Build a Network of Suppliers. By being in contact with a variety of manufacturers, you automatically start to develop a network of suppliers, which will help you to build clout with them. Such rapport can put you in a great position to receive further discounts and first availability on new or up-and-coming products.
Diversify. Starting off small is always a good idea when you’re just starting out in the world of online selling. But once you establish your business, you might want to grow and expand it, which means diversifying to sell more products that are related to your current niche. As your brand gains steam, you can opt to try your hand at other products so long as the demand is there.
The Downside to Wholesaling
No business model is perfect. There are a few drawbacks you should be aware of:
Need for Differentiation. Even though selling an already established product can be advantageous, it can also be a disadvantage. You’re not the only one selling these products. They’re not yours and are being sold by other retailers already – perhaps more successfully. This means you’ve got to work a little harder to stand out from the crowd to convince consumers that they should buy through you instead of your competitors.

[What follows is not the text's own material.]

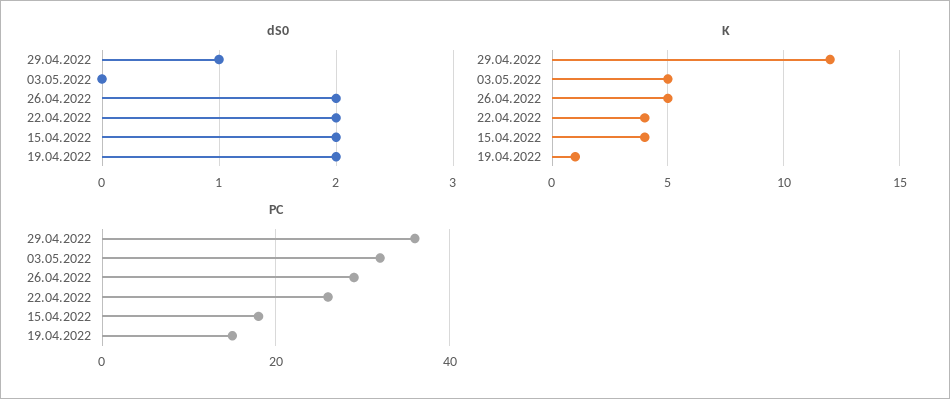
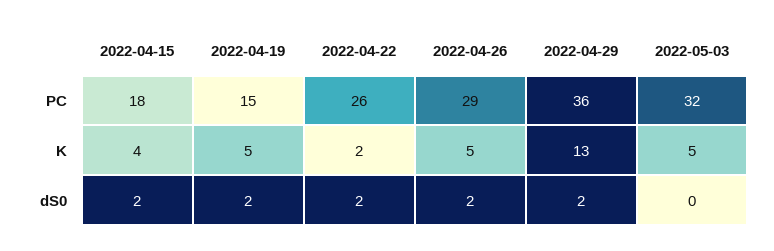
dS0, 29.04.2022: 1 -> 2
K, 29.04.2022: 12 -> 13
K, 22.04.2022: 4 -> 2
K, 19.04.2022: 1 -> 5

Minimum Order Rules. Buying wholesale usually means you’re stocking up large quantities of inventory. Although these minimum order numbers will vary from one manufacturer to the next, you’ll still be left to figure out how and where you’ll house all that inventory.
Price Point Rules. While you are free to set your price tag on the products, this can only be done within parameters that may be set by the brand. Certain brands might not want you to offer discounts on their items, which means you have little flexibility when it comes to sales and offers.
There has never been a better time to sell online than in today’s market. Like anything else, a little homework, careful planning and a solid business model can help you jump into the world of online selling. And that could realistically turn into a viable business.
What online store model do you prefer? Is wholesaling the best option, or are you more apt to sell your own creations? Let me know your thoughts in the comments!